In Koudoukara, the choice-of-law clause stated that it would be governed by “U.S. labor law.” At most, this clause may be read to support a waiver of sovereign immunity for claims arising under the Fair Labor Standards Act. However, the court interpreted this clause, without any discussion, to waive immunity for all of the plaintiff’s claims, including those for sex discrimination and retaliation in violation of Title VII and the DC Human Rights Act (DCHRA). It is not at all clear (at least to me) that the language in the clause sweeps so broadly.
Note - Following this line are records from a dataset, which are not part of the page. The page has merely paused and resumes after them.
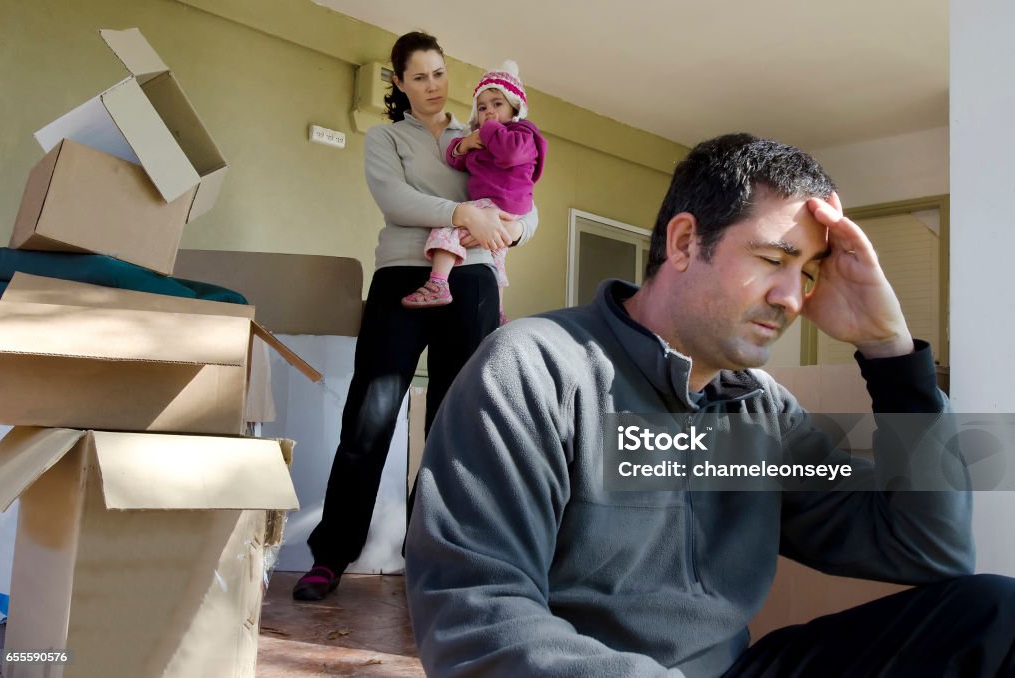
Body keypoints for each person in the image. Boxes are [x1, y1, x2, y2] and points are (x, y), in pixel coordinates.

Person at [405, 133, 1015, 676]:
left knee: (996, 614)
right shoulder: (535, 369)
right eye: (774, 260)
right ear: (684, 241)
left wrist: (892, 355)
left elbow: (930, 548)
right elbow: (476, 618)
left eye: (807, 273)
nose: (791, 297)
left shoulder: (762, 415)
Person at [292, 31, 538, 601]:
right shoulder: (385, 138)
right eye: (420, 76)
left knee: (454, 426)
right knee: (369, 418)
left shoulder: (481, 129)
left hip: (472, 280)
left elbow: (525, 201)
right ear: (399, 82)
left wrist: (510, 228)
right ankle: (331, 555)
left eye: (440, 73)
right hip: (402, 277)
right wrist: (461, 212)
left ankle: (434, 559)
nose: (433, 86)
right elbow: (394, 201)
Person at [401, 60, 547, 325]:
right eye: (482, 107)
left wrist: (488, 128)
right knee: (495, 256)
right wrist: (464, 144)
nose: (489, 112)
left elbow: (512, 153)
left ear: (515, 106)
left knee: (448, 228)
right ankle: (499, 312)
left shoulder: (522, 132)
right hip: (499, 207)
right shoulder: (484, 139)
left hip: (502, 200)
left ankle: (437, 283)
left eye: (497, 104)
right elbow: (457, 160)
Problem #3: Authority to Waive Sovereign Immunity
The D.C. Circuit has also held that a waiver of sovereign immunity “is effective only if the actor who signed the agreement had the authority to waive immunity on behalf of the sovereign.” While there is disagreement among the federal courts of appeal as to whether the putative agent requires (1) actual authority, or (2) mere apparent authority, the D.C. Circuit has yet to take a position on this issue. That court has held, however, that the person signing the contract must be vested with authority to waive immunity.
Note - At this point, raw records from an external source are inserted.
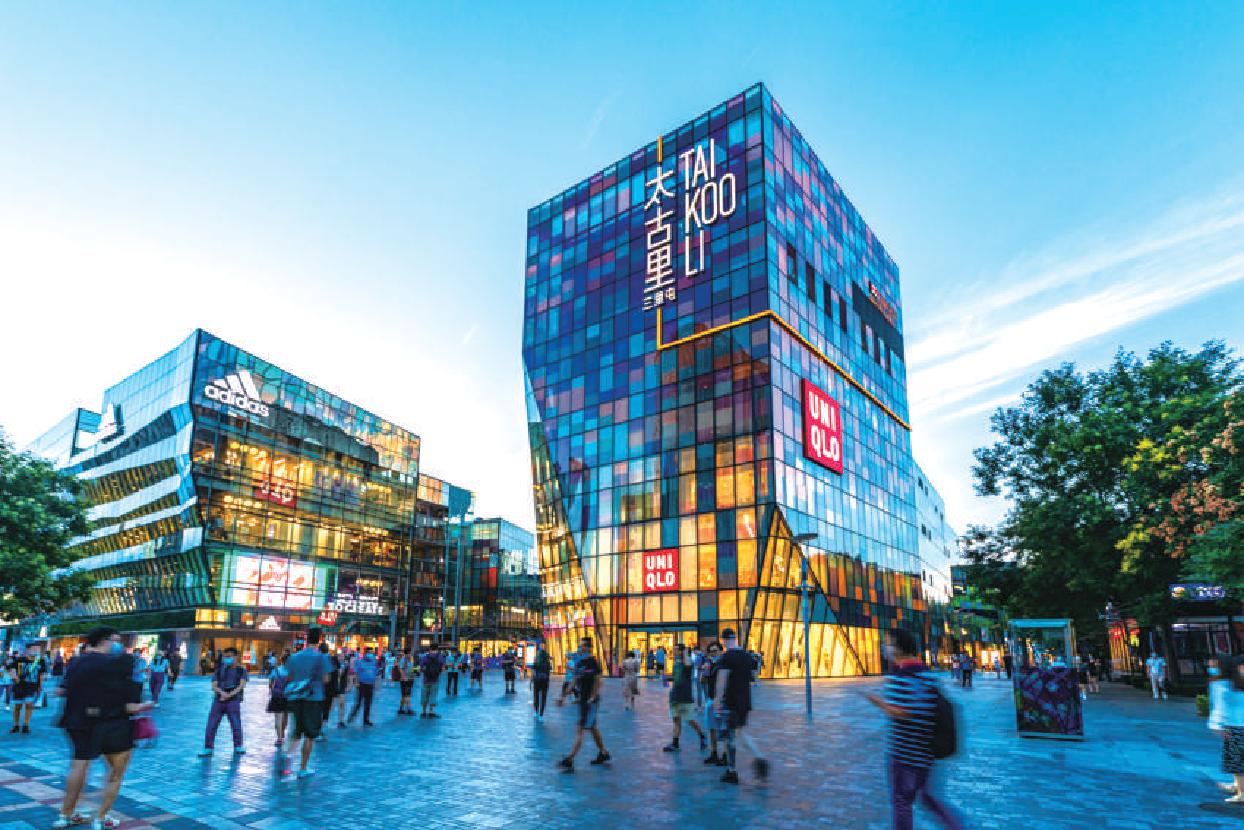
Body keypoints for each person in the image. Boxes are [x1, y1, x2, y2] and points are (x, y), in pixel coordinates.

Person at [866, 629, 963, 830]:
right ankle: (956, 826)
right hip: (926, 751)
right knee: (928, 797)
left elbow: (902, 712)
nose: (884, 648)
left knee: (902, 801)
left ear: (899, 647)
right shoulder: (925, 673)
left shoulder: (900, 676)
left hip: (904, 752)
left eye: (888, 643)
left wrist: (878, 702)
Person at [54, 626, 150, 830]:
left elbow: (61, 690)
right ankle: (101, 817)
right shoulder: (111, 664)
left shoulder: (76, 662)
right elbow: (122, 698)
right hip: (101, 722)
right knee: (113, 772)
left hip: (72, 719)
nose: (118, 645)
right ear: (105, 640)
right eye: (116, 641)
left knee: (79, 765)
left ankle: (66, 814)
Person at [713, 628, 768, 785]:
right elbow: (754, 676)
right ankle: (760, 758)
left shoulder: (726, 657)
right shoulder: (746, 656)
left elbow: (722, 680)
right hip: (745, 702)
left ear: (724, 640)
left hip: (731, 702)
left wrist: (717, 699)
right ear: (735, 639)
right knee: (740, 733)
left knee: (730, 737)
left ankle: (732, 771)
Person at [282, 628, 333, 780]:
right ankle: (303, 768)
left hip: (296, 698)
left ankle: (288, 761)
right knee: (310, 735)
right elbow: (326, 679)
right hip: (314, 698)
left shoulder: (294, 657)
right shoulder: (322, 657)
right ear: (320, 639)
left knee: (296, 731)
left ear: (306, 638)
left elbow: (288, 677)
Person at [557, 637, 610, 771]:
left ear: (588, 648)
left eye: (582, 646)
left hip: (590, 702)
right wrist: (563, 697)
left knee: (580, 729)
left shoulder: (593, 663)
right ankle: (603, 752)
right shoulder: (579, 664)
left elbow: (598, 681)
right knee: (592, 728)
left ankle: (570, 759)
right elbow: (574, 681)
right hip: (583, 701)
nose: (580, 648)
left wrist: (592, 697)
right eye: (579, 646)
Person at [197, 646, 248, 756]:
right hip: (219, 700)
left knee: (235, 723)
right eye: (226, 657)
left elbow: (241, 685)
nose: (227, 659)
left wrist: (229, 695)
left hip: (233, 700)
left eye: (230, 656)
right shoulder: (220, 670)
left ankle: (238, 746)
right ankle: (208, 747)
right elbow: (214, 686)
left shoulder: (241, 670)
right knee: (212, 724)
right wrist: (222, 693)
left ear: (236, 657)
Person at [663, 644, 707, 753]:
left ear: (682, 652)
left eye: (676, 650)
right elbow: (676, 678)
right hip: (675, 696)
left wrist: (686, 652)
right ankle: (675, 744)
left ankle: (702, 736)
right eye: (674, 649)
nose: (674, 652)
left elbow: (687, 665)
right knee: (676, 720)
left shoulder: (688, 662)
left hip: (685, 697)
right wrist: (667, 678)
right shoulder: (676, 663)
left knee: (690, 719)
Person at [9, 644, 46, 733]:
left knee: (29, 704)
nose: (36, 650)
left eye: (37, 649)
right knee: (18, 706)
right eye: (34, 648)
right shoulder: (20, 660)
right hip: (19, 686)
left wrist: (40, 686)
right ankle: (16, 725)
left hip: (31, 686)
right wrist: (14, 677)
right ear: (28, 650)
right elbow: (11, 669)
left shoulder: (40, 661)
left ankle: (25, 725)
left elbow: (41, 675)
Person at [700, 641, 727, 766]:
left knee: (724, 729)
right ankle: (714, 754)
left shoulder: (724, 665)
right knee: (711, 728)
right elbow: (703, 681)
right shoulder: (710, 664)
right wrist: (704, 671)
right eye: (711, 652)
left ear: (721, 651)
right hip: (711, 700)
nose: (713, 654)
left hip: (722, 701)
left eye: (715, 651)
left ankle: (725, 756)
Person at [349, 647, 379, 726]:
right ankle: (351, 717)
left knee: (368, 703)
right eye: (368, 652)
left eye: (371, 652)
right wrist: (356, 683)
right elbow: (356, 673)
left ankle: (366, 720)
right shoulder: (360, 662)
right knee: (358, 703)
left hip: (370, 685)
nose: (370, 654)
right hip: (361, 684)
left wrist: (376, 684)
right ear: (365, 653)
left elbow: (376, 673)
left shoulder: (374, 663)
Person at [419, 645, 444, 718]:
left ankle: (423, 712)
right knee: (433, 695)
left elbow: (421, 667)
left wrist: (425, 672)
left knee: (424, 695)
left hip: (425, 680)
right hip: (435, 680)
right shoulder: (440, 657)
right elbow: (442, 668)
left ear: (430, 649)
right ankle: (431, 711)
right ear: (437, 649)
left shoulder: (425, 657)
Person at [531, 646, 552, 718]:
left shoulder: (536, 663)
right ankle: (541, 715)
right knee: (543, 697)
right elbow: (549, 671)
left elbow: (533, 670)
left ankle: (536, 711)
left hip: (537, 681)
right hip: (545, 681)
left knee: (536, 696)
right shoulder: (547, 663)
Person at [395, 648, 416, 715]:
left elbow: (411, 669)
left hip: (410, 679)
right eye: (410, 653)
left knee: (404, 695)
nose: (411, 654)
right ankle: (409, 709)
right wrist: (404, 677)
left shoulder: (410, 660)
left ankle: (401, 709)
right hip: (405, 680)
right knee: (407, 695)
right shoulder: (403, 660)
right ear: (408, 653)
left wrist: (413, 673)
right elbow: (401, 669)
This is not a power that is typically vested in low-level embassy officials. Indeed, it is not a power consistently vested in ambassadors. In Qatar National Bank v. Government of Eritrea, for example, the DDC Qatar National Bank (“QNB”) entered into a commercial loan agreement with Eritrea whereby the Bank agreed to lend $30 million to Eritrea. The agreement was signed by Ali Ibrahim Ahmad, Eritrea’s Ambassador to Qatar, on behalf of (1) the Ministry of Finance of the Government of Eritrea, and (2) the State of Eritrea, which served as a guarantor. Ahmad purported to sign the agreement pursuant to an “authorization signed by the President of the State of Eritrea on March 10th, 2009.” The agreement contained a forum selection clause choosing the courts in England. After Eritrea defaulted on the loan, QNB obtained a default judgment in an English court and sought to enforce it in the DDC. The DDC denied QNB’s motion because it had failed to show that Ahmad—the Eritrean ambassador to Qatar—had the requisite authority to waive sovereign immunity on behalf of Eritrea.
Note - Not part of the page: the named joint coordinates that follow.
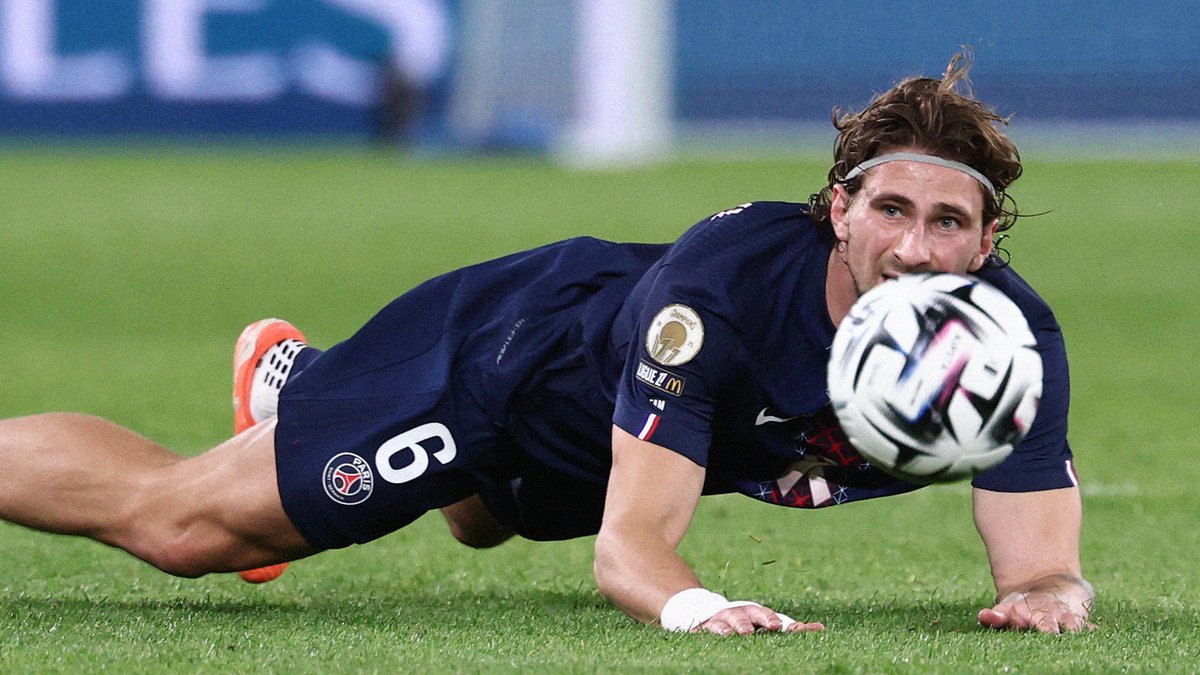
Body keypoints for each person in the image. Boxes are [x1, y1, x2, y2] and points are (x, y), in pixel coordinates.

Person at [0, 53, 1093, 635]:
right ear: (839, 209)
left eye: (948, 222)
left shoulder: (1009, 347)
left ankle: (313, 388)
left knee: (483, 522)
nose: (914, 248)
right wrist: (702, 609)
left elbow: (1044, 560)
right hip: (504, 362)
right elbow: (632, 548)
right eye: (890, 209)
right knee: (189, 529)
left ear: (988, 240)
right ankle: (318, 406)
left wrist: (1051, 593)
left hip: (600, 434)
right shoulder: (715, 299)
This case, and others like it, present the question of who signed the employment agreement on behalf of the Embassy of Mali in Koudoukara. The honest answer is that we don’t know. The DDC did not discuss the issue in its opinion. However, if the employment agreement was signed by an employee in the Mali Embassy—which seems probable—then it is far from clear that that person had authority to waive Mali’s sovereign immunity.
Conclusion
In Koudoukara v. Embassy of Mali, in summary, we have a case where (1) a choice-of-law clause was dubiously interpreted as a waiver of sovereign immunity, (2) that same choice-of-law clause was dubiously interpreted as waiving immunity with respect to claims not covered by the plain language of the clause, and (3) the court failed to address the question of whether the individual who signed the employment agreement on behalf of the embassy had the authority to waive Mali’s sovereign immunity. All of these are issues that the DDC would do well to examine more closely in future cases.